> [Data to process]
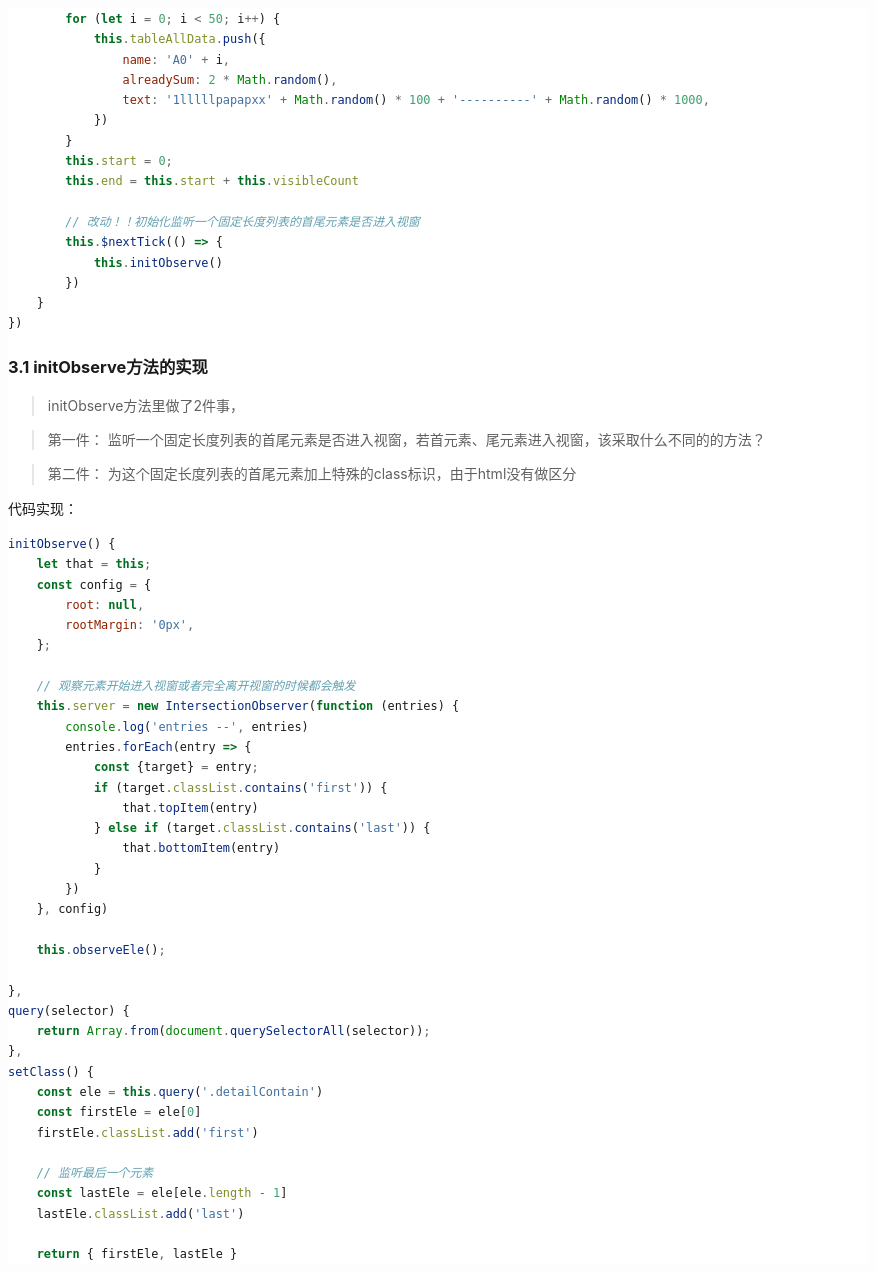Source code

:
 ```js
        for (let i = 0; i < 50; i++) {
            this.tableAllData.push({
                name: 'A0' + i,
                alreadySum: 2 * Math.random(),
                text: '1lllllpapapxx' + Math.random() * 100 + '----------' + Math.random() * 1000,
            })
        }
        this.start = 0;
        this.end = this.start + this.visibleCount
        
        // 改动！！初始化监听一个固定长度列表的首尾元素是否进入视窗
        this.$nextTick(() => {
            this.initObserve()
        })
    }
})
```

### 3.1 initObserve方法的实现

> initObserve方法里做了2件事，

> 第一件： 监听一个固定长度列表的首尾元素是否进入视窗，若首元素、尾元素进入视窗，该采取什么不同的的方法？

> 第二件： 为这个固定长度列表的首尾元素加上特殊的class标识，由于html没有做区分

代码实现：

```js
initObserve() {
    let that = this;
    const config = {
        root: null,
        rootMargin: '0px',
    };

    // 观察元素开始进入视窗或者完全离开视窗的时候都会触发
    this.server = new IntersectionObserver(function (entries) {
        console.log('entries --', entries)
        entries.forEach(entry => {
            const {target} = entry;
            if (target.classList.contains('first')) {
                that.topItem(entry)
            } else if (target.classList.contains('last')) {
                that.bottomItem(entry)
            }
        })
    }, config)

    this.observeEle();

},
query(selector) {
    return Array.from(document.querySelectorAll(selector));
},
setClass() {
    const ele = this.query('.detailContain')
    const firstEle = ele[0]
    firstEle.classList.add('first')

    // 监听最后一个元素
    const lastEle = ele[ele.length - 1]
    lastEle.classList.add('last')

    return { firstEle, lastEle }
```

> [What you need to do]
Throughout the data above, report every line that contains the string "firstEle".

> [Answer to this problem]
    const firstEle = ele[0]
    firstEle.classList.add('first')
    return { firstEle, lastEle }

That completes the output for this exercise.